▸ TASK DETAILS
Please write out every entry below exactly, leaving out any pictures.
----
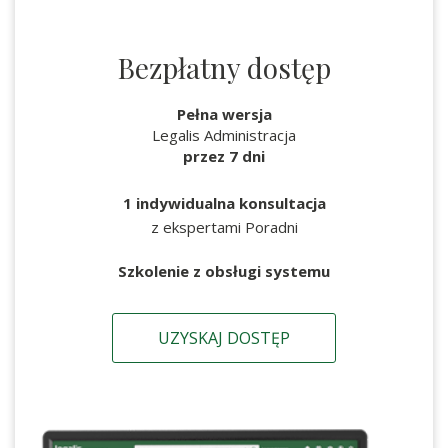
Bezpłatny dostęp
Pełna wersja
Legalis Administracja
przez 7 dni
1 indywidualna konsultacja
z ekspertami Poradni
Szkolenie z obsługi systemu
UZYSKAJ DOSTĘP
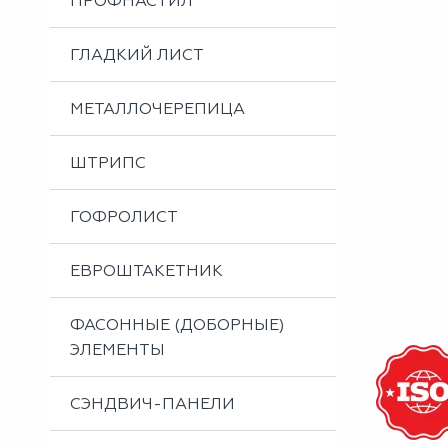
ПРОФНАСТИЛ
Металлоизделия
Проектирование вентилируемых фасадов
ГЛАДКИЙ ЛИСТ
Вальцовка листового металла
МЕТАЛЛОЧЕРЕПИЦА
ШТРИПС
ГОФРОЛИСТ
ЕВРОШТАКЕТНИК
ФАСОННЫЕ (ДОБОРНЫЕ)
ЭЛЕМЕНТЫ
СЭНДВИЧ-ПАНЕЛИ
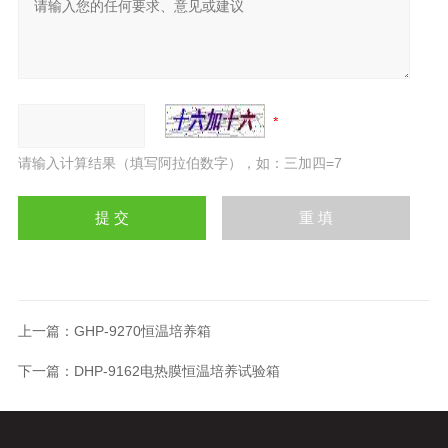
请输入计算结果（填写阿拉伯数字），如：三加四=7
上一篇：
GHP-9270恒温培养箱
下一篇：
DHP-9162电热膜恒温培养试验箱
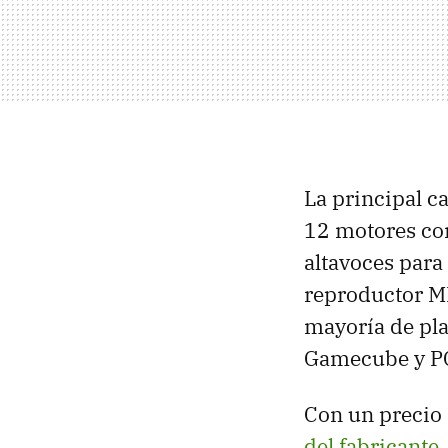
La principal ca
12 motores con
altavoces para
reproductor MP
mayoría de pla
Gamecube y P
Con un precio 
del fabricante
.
----
▸ WORKED SOLUTION
Bezpłatny dostęp
Pełna wersja
Legalis Administracja
przez 7 dni
1 indywidualna konsultacja
z ekspertami Poradni
Szkolenie z obsługi systemu
UZYSKAJ DOSTĘP
ПРОФНАСТИЛ
Металлоизделия
Проектирование вентилируемых фасадов
ГЛАДКИЙ ЛИСТ
Вальцовка листового металла
МЕТАЛЛОЧЕРЕПИЦА
ШТРИПС
ГОФРОЛИСТ
ЕВРОШТАКЕТНИК
ФАСОННЫЕ (ДОБОРНЫЕ)
ЭЛЕМЕНТЫ
СЭНДВИЧ-ПАНЕЛИ
请输入计算结果（填写阿拉伯数字），如：三加四=7
上一篇：
GHP-9270恒温培养箱
下一篇：
DHP-9162电热膜恒温培养试验箱
La principal ca
12 motores con
altavoces para
reproductor MP
mayoría de pla
Gamecube y P
Con un precio 
del fabricante
.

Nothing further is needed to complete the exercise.